DATASET CONTENT.
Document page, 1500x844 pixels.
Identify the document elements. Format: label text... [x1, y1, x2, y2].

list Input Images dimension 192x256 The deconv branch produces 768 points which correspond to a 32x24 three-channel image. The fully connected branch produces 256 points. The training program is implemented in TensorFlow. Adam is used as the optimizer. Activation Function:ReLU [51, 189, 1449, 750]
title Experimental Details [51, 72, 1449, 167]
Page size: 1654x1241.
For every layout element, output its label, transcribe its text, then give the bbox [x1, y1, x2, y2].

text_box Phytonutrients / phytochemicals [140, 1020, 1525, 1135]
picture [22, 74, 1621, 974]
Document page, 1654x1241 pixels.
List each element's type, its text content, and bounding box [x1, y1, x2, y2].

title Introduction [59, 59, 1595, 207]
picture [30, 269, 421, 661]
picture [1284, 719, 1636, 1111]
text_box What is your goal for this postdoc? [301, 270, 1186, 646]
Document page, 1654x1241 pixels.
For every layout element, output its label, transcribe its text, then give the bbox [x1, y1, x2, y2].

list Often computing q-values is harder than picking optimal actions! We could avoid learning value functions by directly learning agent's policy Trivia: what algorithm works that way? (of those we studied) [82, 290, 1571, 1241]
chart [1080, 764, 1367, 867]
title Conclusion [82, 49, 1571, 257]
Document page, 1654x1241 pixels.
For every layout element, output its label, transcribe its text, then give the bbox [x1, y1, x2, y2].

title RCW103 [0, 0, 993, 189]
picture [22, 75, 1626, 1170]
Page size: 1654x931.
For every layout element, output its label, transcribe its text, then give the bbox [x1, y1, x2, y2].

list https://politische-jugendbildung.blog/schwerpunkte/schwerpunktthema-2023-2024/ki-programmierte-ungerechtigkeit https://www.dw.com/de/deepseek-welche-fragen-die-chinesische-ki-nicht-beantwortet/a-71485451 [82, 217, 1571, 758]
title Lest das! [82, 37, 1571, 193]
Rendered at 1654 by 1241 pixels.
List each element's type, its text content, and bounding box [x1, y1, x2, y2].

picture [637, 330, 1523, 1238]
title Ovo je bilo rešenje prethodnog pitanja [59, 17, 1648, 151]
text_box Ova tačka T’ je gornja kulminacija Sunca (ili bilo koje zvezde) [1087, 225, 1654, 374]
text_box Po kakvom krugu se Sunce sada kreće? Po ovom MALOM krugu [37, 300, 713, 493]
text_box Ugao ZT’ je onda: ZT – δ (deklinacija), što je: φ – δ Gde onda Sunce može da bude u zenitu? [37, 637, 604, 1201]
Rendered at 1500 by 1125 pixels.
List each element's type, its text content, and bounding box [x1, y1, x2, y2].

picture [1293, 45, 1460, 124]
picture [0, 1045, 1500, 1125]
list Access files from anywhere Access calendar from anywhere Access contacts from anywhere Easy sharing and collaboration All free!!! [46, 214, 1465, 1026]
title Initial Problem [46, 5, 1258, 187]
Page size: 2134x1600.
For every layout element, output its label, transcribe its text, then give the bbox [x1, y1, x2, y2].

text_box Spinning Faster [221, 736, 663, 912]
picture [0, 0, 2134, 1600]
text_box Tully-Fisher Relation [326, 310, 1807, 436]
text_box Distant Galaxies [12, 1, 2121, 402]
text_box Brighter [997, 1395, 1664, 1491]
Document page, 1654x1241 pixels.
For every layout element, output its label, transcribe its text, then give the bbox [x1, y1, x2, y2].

GIVEN EXERCISE.
Turn every line of the records above into a numbered list, leaving out the blank lines.

EXPECTED OUTPUT.
1. Document page, 1500x844 pixels.
2. Identify the document elements. Format: label text... [x1, y1, x2, y2].
3. list Input Images dimension 192x256 The deconv branch produces 768 points which correspond to a 32x24 three-channel image. The fully connected branch produces 256 points. The training program is implemented in TensorFlow. Adam is used as the optimizer. Activation Function:ReLU [51, 189, 1449, 750]
4. title Experimental Details [51, 72, 1449, 167]
5. Page size: 1654x1241.
6. For every layout element, output its label, transcribe its text, then give the bbox [x1, y1, x2, y2].
7. text_box Phytonutrients / phytochemicals [140, 1020, 1525, 1135]
8. picture [22, 74, 1621, 974]
9. Document page, 1654x1241 pixels.
10. List each element's type, its text content, and bounding box [x1, y1, x2, y2].
11. title Introduction [59, 59, 1595, 207]
12. picture [30, 269, 421, 661]
13. picture [1284, 719, 1636, 1111]
14. text_box What is your goal for this postdoc? [301, 270, 1186, 646]
15. Document page, 1654x1241 pixels.
16. For every layout element, output its label, transcribe its text, then give the bbox [x1, y1, x2, y2].
17. list Often computing q-values is harder than picking optimal actions! We could avoid learning value functions by directly learning agent's policy Trivia: what algorithm works that way? (of those we studied) [82, 290, 1571, 1241]
18. chart [1080, 764, 1367, 867]
19. title Conclusion [82, 49, 1571, 257]
20. Document page, 1654x1241 pixels.
21. For every layout element, output its label, transcribe its text, then give the bbox [x1, y1, x2, y2].
22. title RCW103 [0, 0, 993, 189]
23. picture [22, 75, 1626, 1170]
24. Page size: 1654x931.
25. For every layout element, output its label, transcribe its text, then give the bbox [x1, y1, x2, y2].
26. list https://politische-jugendbildung.blog/schwerpunkte/schwerpunktthema-2023-2024/ki-programmierte-ungerechtigkeit https://www.dw.com/de/deepseek-welche-fragen-die-chinesische-ki-nicht-beantwortet/a-71485451 [82, 217, 1571, 758]
27. title Lest das! [82, 37, 1571, 193]
28. Rendered at 1654 by 1241 pixels.
29. List each element's type, its text content, and bounding box [x1, y1, x2, y2].
30. picture [637, 330, 1523, 1238]
31. title Ovo je bilo rešenje prethodnog pitanja [59, 17, 1648, 151]
32. text_box Ova tačka T’ je gornja kulminacija Sunca (ili bilo koje zvezde) [1087, 225, 1654, 374]
33. text_box Po kakvom krugu se Sunce sada kreće? Po ovom MALOM krugu [37, 300, 713, 493]
34. text_box Ugao ZT’ je onda: ZT – δ (deklinacija), što je: φ – δ Gde onda Sunce može da bude u zenitu? [37, 637, 604, 1201]
35. Rendered at 1500 by 1125 pixels.
36. List each element's type, its text content, and bounding box [x1, y1, x2, y2].
37. picture [1293, 45, 1460, 124]
38. picture [0, 1045, 1500, 1125]
39. list Access files from anywhere Access calendar from anywhere Access contacts from anywhere Easy sharing and collaboration All free!!! [46, 214, 1465, 1026]
40. title Initial Problem [46, 5, 1258, 187]
41. Page size: 2134x1600.
42. For every layout element, output its label, transcribe its text, then give the bbox [x1, y1, x2, y2].
43. text_box Spinning Faster [221, 736, 663, 912]
44. picture [0, 0, 2134, 1600]
45. text_box Tully-Fisher Relation [326, 310, 1807, 436]
46. text_box Distant Galaxies [12, 1, 2121, 402]
47. text_box Brighter [997, 1395, 1664, 1491]
48. Document page, 1654x1241 pixels.
49. For every layout element, output its label, transcribe its text, then give the bbox [x1, y1, x2, y2].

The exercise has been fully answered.